AgentWare produces a software program available to ASTA members through ASTA Marketing Services Inc. that enables travel agencies to have a single tool to search for air, hotel and car rates on the Internet, and compare them to GDS and negotiated rates. "That includes net rates and full-bundled rates offered by suppliers that travel agents can then mark up," says Les Ottolenghi, president and CEO of AgentWare, based in Atlanta. "It offers the capability for agents to create their own dynamic packaging."

Time's True Value
Corporate clients and upscale customers - or anyone whose time is valuable - may also prefer to let the travel agent do the surfing for them, even if a fee is involved. "As travel agencies, we have to ask what value can we give," says Joselyn. "No. 1 is time - going online takes more time. Some people's time is valuable enough to pay someone else to do it."

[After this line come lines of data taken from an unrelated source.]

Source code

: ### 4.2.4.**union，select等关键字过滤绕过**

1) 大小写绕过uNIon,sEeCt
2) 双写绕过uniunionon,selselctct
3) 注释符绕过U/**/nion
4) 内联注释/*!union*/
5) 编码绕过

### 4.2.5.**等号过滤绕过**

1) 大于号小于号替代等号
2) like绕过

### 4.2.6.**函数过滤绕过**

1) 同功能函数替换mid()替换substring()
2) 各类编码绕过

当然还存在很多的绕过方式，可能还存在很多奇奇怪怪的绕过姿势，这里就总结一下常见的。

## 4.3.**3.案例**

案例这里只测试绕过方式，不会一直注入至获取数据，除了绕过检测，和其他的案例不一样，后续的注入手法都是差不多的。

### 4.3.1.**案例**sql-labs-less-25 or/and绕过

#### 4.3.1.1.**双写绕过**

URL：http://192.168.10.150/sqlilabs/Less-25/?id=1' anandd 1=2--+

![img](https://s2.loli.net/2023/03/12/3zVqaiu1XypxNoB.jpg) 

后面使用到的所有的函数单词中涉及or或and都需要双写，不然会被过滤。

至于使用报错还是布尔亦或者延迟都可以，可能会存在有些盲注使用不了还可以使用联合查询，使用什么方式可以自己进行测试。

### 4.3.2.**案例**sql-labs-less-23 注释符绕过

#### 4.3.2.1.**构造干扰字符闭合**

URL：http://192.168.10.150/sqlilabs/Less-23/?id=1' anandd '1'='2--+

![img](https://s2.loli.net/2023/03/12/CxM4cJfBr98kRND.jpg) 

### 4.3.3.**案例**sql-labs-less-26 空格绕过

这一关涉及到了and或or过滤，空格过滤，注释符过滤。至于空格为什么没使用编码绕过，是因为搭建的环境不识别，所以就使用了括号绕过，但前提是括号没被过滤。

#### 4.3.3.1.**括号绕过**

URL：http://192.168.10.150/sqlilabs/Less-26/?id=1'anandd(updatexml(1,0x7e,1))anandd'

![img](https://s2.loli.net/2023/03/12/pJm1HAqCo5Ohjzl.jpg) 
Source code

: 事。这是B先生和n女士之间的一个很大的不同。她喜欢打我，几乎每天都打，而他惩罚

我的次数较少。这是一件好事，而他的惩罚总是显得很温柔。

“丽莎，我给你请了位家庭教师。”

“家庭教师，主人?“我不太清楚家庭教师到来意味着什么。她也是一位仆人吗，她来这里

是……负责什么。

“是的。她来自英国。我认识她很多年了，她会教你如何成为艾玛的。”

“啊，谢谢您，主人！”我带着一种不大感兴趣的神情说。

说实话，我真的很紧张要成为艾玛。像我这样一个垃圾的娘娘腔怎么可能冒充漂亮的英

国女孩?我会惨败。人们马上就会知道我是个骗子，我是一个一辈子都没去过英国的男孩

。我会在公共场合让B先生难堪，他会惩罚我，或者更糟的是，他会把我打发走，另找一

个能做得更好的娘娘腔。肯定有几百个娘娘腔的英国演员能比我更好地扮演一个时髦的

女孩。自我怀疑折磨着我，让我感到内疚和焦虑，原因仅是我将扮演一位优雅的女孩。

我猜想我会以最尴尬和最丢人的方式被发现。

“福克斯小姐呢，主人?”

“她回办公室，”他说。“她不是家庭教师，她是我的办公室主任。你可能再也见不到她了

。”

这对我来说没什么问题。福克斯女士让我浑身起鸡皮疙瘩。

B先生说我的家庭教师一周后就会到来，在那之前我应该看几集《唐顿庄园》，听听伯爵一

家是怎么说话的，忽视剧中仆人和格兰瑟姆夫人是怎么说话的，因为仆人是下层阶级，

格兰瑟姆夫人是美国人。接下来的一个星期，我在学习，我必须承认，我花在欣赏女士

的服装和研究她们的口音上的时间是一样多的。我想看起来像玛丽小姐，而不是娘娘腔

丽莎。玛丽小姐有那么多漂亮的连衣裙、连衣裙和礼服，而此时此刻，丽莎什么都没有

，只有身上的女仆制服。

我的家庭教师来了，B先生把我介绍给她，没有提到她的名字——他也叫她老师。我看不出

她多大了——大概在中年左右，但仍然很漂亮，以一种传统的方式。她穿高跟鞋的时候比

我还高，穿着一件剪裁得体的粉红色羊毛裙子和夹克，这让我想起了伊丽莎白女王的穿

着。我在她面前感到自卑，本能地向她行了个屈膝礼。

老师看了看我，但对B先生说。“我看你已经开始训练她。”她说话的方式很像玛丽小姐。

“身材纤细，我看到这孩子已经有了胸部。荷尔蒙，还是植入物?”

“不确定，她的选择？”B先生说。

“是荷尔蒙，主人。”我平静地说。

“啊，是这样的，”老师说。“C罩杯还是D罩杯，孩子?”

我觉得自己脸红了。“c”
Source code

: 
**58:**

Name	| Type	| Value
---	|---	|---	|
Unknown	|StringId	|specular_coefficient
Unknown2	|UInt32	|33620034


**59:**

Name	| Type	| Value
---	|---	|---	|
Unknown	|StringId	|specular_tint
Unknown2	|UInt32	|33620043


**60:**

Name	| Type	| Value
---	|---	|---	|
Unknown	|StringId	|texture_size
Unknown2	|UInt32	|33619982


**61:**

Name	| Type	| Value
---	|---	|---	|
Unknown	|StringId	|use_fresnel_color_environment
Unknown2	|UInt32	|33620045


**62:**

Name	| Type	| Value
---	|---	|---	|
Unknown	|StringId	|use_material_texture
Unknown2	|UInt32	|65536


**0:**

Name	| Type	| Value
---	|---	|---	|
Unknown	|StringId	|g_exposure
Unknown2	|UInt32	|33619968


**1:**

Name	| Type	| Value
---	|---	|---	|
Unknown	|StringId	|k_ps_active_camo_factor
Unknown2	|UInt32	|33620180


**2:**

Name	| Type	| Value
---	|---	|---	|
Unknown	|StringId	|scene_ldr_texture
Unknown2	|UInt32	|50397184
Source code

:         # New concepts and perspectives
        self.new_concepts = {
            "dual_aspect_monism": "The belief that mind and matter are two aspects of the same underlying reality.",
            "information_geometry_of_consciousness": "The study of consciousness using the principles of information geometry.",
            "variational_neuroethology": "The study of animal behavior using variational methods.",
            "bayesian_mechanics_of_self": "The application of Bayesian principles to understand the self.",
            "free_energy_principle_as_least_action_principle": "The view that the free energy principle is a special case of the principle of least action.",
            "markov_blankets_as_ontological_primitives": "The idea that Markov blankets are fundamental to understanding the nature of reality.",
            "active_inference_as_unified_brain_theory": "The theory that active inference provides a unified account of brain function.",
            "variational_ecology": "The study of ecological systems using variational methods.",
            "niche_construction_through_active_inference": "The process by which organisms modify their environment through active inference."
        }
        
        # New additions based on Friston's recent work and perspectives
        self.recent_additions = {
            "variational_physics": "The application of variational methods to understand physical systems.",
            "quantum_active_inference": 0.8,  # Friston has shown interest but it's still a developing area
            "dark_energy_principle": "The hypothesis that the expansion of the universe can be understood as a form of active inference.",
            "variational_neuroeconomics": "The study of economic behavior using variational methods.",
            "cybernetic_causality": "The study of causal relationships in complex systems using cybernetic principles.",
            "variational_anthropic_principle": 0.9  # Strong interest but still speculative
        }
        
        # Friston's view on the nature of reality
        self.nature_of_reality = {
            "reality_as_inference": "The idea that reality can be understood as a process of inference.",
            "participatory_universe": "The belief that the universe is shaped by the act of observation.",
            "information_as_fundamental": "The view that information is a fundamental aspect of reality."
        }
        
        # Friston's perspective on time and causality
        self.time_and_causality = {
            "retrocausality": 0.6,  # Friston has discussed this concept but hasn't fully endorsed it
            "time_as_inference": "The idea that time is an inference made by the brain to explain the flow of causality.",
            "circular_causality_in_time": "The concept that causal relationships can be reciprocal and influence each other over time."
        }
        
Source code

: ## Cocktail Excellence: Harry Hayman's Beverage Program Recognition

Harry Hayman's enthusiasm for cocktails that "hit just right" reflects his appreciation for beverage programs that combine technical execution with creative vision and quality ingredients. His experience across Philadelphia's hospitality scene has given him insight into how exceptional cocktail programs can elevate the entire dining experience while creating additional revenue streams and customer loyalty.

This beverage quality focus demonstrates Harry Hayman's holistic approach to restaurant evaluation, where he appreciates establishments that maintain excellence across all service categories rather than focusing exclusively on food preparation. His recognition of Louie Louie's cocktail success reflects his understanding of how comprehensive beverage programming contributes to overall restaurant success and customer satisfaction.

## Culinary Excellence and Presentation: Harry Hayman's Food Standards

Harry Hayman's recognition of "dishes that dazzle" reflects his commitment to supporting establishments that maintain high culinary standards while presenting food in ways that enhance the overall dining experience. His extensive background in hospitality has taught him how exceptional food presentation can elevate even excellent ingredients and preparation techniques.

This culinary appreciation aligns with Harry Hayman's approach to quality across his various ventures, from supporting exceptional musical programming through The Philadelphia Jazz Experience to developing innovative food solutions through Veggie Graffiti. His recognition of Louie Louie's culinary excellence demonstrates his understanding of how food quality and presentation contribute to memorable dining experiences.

"Most travel is still purchased by businesspeople, and for them, time is money," adds Ottolenghi. "Do you want your employees surfing or working?"

For some customers, moreover, the service associated with booking through a travel agent may well be worth more than saving a few bucks. "If I get to the counter in Atlanta and I'm not in the reservation system, I call my travel agent and have them talk to the gate agent," says Joselyn. "Who are you going to call from Orbitz?"

"Many customers will do research online," adds Cotton, "but they're afraid to do bookings" because they worry about ending up in Hanover, N.H., instead of Germany, for example.